Only a little more than a month after Rust 1.8 debuted with a new build system, here comes version 1.9. It’s outfitted with compilation speed overhauls, better cross-compilation tools, and enhanced error handling in the language itself.

This last addition provides the most direct boon for Rust developers. As explained in the blog post introducing version 1.9, it’s a set of stabilizations for, and additions to, the std::panic module. If a particular thread in a Rust program panics — that is, runs up against an unexpected error — a new API, catch_unwind, can intercept the panic process from another thread, allow it to be continued if needed (via resume_unwind), and thus allow the app as a whole to better deal with the resulting error.

Another major new addition is rustup, a toolchain manager for Rust that allows the developer to keep up to date with, and switch between, the Rust toolchain for different target platforms. Rust has traditionally allowed cross-compilation thanks to its LLVM compiler back end, but manually managing the toolchain around it hasn’t been as easy.
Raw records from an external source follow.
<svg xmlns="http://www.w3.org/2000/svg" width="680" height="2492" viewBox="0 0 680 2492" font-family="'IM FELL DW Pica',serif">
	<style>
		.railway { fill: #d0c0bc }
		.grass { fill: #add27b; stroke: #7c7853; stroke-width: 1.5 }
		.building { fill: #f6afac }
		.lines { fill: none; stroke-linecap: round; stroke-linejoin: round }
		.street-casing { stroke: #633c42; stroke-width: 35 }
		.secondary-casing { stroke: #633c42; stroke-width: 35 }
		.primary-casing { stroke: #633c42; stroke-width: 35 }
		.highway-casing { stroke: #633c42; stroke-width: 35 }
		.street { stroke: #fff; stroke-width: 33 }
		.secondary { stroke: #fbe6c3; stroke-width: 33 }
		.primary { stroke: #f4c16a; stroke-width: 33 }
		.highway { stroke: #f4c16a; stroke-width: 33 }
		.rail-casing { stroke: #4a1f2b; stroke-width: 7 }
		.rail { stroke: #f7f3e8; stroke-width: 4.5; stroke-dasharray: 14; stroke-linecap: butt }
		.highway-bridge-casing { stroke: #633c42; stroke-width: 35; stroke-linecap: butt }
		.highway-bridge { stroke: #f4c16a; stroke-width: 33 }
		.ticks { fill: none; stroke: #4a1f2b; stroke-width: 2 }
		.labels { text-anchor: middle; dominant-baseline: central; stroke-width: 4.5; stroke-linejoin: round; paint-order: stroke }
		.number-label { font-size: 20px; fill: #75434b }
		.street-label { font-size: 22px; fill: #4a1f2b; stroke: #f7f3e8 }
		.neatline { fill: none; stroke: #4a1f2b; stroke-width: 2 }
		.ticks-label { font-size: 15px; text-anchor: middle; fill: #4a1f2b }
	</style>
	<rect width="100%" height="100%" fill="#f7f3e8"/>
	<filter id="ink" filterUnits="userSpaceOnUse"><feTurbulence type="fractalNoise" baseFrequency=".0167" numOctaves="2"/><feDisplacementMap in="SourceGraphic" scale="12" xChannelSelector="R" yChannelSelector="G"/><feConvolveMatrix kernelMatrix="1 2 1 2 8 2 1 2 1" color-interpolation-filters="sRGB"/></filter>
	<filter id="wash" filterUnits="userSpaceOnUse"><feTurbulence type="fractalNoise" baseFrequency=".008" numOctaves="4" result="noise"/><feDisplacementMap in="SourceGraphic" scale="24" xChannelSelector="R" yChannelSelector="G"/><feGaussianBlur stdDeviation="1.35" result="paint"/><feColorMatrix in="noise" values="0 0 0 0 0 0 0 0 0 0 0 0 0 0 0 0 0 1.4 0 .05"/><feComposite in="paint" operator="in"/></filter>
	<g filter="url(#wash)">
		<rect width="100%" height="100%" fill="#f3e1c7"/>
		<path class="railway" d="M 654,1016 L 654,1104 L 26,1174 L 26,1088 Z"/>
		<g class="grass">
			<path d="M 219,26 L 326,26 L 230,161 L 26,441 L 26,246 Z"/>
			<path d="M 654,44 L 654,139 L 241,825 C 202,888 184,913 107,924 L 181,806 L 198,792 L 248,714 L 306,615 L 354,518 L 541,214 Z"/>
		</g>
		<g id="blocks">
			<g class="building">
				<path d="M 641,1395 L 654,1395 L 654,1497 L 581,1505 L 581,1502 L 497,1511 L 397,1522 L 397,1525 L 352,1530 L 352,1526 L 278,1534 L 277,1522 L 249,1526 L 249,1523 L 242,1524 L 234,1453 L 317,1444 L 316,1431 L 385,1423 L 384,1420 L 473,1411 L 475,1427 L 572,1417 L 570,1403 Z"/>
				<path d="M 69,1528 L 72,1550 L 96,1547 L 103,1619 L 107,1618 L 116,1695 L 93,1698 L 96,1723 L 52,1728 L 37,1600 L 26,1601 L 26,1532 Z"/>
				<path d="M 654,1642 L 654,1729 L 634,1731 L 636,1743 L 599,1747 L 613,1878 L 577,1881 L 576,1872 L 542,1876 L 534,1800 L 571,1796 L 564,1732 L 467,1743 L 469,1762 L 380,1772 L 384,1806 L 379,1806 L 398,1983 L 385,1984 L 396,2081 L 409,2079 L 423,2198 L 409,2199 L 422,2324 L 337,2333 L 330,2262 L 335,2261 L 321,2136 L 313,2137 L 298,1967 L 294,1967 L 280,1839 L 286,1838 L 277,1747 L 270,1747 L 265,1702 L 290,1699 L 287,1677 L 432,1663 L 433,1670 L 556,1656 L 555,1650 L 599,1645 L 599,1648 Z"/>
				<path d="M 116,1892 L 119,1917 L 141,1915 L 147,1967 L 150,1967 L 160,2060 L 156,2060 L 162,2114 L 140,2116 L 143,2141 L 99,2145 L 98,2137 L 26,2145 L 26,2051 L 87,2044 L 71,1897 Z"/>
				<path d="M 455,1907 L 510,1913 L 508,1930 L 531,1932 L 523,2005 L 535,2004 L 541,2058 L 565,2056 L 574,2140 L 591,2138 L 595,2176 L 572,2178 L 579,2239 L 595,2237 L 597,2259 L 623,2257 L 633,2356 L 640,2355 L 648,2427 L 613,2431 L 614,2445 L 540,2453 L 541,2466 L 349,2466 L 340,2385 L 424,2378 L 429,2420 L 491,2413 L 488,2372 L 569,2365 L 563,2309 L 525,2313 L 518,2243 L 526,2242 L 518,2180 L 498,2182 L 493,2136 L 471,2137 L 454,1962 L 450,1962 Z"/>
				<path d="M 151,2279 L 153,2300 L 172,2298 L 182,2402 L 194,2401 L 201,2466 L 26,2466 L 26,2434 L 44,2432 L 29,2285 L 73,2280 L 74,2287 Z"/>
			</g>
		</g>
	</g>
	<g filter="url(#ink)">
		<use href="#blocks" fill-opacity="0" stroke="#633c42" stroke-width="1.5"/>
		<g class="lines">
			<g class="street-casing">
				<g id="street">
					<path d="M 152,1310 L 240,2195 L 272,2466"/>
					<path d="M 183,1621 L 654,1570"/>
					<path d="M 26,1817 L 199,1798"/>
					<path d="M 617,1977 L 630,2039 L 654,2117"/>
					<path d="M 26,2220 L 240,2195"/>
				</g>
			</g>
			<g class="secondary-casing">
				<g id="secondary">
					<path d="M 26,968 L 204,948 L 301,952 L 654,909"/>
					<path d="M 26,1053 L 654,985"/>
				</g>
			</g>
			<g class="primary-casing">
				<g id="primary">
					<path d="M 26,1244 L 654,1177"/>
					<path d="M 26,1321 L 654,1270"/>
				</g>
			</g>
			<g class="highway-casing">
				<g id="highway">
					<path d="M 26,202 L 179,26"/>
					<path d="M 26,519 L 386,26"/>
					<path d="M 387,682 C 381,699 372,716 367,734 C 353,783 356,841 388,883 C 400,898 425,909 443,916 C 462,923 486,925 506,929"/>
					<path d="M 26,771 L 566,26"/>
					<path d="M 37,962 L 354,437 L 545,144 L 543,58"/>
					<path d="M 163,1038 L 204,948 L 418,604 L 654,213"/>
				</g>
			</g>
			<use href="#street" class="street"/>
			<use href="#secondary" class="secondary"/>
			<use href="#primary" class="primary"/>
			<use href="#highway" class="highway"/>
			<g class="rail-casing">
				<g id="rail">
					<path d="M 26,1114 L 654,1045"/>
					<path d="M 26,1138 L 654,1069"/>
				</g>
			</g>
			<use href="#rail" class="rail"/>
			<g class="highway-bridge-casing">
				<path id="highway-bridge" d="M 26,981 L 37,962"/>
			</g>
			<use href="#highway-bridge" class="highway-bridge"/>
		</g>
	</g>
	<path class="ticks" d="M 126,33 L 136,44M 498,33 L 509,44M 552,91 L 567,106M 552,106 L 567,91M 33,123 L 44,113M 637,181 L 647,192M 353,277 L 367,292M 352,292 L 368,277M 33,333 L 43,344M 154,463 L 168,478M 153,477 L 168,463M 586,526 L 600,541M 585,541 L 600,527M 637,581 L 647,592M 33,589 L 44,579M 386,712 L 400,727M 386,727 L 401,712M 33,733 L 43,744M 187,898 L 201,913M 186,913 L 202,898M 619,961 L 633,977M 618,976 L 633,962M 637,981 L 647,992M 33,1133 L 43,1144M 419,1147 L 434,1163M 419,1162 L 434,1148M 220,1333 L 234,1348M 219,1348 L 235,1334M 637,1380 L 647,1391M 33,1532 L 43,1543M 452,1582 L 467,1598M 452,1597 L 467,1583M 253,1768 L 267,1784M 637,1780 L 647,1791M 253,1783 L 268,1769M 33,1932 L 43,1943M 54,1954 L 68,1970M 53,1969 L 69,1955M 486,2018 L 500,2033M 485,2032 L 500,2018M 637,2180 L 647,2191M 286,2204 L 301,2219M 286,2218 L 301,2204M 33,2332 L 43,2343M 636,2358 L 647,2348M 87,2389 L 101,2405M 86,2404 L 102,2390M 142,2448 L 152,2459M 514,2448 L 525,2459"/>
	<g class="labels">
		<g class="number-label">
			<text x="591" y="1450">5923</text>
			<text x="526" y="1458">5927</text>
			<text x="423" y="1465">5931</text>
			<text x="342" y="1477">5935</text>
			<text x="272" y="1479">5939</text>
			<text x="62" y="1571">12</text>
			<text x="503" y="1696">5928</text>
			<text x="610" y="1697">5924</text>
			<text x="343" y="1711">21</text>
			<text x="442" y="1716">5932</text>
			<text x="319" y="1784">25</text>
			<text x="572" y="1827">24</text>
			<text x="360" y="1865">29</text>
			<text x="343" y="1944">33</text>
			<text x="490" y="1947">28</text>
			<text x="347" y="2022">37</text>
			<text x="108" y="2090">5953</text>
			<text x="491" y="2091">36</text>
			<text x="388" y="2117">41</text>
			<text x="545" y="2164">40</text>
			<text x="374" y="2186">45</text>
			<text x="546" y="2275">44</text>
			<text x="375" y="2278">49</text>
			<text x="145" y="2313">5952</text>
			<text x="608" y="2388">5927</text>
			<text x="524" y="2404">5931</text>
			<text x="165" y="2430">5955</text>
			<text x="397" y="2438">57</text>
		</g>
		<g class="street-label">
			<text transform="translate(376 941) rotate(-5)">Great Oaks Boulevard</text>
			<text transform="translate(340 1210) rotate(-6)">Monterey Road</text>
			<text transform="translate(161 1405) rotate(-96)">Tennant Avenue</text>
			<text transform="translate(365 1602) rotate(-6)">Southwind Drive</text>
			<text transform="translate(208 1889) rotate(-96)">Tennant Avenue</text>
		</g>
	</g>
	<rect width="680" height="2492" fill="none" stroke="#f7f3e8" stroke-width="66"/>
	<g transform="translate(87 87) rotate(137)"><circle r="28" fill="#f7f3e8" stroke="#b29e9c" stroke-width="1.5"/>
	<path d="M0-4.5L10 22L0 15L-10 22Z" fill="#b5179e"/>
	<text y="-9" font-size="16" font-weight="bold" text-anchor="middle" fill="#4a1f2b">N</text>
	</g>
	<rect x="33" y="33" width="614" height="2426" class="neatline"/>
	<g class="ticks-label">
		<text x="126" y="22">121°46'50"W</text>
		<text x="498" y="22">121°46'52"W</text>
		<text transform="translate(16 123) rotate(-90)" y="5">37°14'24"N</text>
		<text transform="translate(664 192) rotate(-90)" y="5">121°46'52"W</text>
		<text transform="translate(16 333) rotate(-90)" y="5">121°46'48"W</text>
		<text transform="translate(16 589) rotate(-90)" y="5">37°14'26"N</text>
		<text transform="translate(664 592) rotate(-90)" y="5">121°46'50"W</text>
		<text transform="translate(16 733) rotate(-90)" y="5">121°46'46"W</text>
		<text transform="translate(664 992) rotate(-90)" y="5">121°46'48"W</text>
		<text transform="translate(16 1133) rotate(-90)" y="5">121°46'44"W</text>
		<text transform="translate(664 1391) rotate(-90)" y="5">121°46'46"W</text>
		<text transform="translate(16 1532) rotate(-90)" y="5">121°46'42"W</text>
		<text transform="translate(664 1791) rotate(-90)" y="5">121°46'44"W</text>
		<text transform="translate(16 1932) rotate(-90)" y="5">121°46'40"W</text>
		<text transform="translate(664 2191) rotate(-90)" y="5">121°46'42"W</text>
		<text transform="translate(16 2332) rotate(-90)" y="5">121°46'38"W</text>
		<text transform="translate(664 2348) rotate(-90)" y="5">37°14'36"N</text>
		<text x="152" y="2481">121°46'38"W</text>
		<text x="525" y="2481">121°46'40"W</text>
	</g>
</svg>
Rustup closes that gap, although it doesn’t yet set up the C toolchain needed by some Rust components (e.g., to compile anything with dependencies in C).

“That functionality is not shipping today, but it’s something we hope to incorporate over the next few months,” write Rust’s maintainers.

Rust 1.9 includes some subtle but significant fixes that pave the way to speed up both program execution and compilation times. A new optimization, specialization, “allows generic code to automatically be specialized based on more specific type information” that can be leveraged for better performance in the future. Another fix makes for much speedier testing for equivalence, making some kinds of code compile a great deal faster.

Also new, and useful: APIs in libraries created by developers can now be tagged with deprecation warnings. Given how fast Rust’s ecosystem has been moving, including its culture of third-party libraries, this is more important than it might look, as it provides library developers with a graceful way to warn users when something is being eliminated — for instance, if it depends on a Rust feature that’s also being reworked or phased out.

The Rust development team tipped its hand last year about its goals for the language in 2016. Many of those goals are being swiftly met, like nailing down the standard library and enabling push-button cross-compilation. Still to be unveiled, though, is incremental compilation, allowing for faster project rebuilds — but the MIR additions to Rust back in April are a prelude to that.